Peggy Seiden, the college librarian at Swarthmore College, recalled a comment an economics professor there had made during a recent focus group: “Our students graduate from Swarthmore, and they go on to be incredibly successful,” Seiden quoted her colleague as saying. “They may not have had very much in terms of good research instruction. They might not be the best researchers in the world. But they are successful. So the question is, what is the end we’re trying to get to?”

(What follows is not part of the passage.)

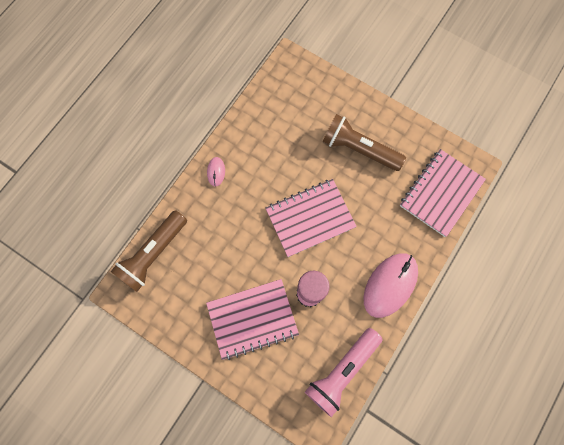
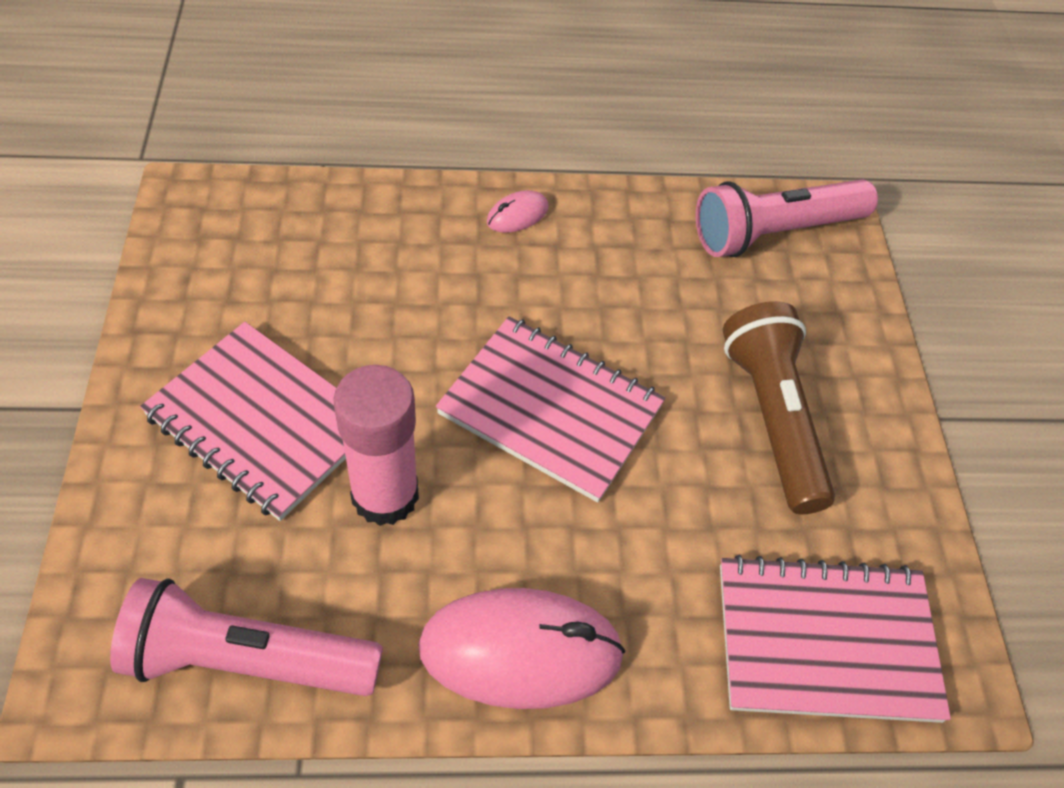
camera: 50 degrees right, 20 degrees down
brown flashlight [110,210,187,292] -> none
none -> pink flashlight [696,179,878,257]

Lisa Rose-Wiles, a science librarian at Seton Hall University, said it is naïve to think that by teaching students how to use search more responsibly, librarians and professors can prevent students from cutting corners. Of course librarians think cobbling together a good-enough paper with the first three full-text papers that turn up in a simple search is bad, but for students — particularly those aspiring to nonacademic careers — it might make perfect sense. “There’s no real way to convince students that that behavior doesn’t pay, especially when they’re trying to juggle six courses and a job and a whole life and all the rest,” Rose-Wiles said. "So unless we can demonstrate some measurable payoff to searching, students aren’t going to do it.”

Luke Swindler, coordinator of general collections for the university library at the University of North Carolina at Chapel Hill, said the notion of making “better searchers” of Google-generation students reminded him of what a German pol had once said of communism: “The problem with the theory and practice of communism,” Swindler paraphrased, “is that it just needs better citizens.”

“We’re not going to change the citizens,” he said.

If academics are going to improve student research in the age of simple search, said Casper Grathwohl, vice president at Oxford University Press, they will probably have to do so the same way Google changes the behavior of its users: by using better interfaces and more sophisticated indexing methods to nudge them, incrementally, toward competence.

As Grathwohl put it, “Making ‘good enough’ better.”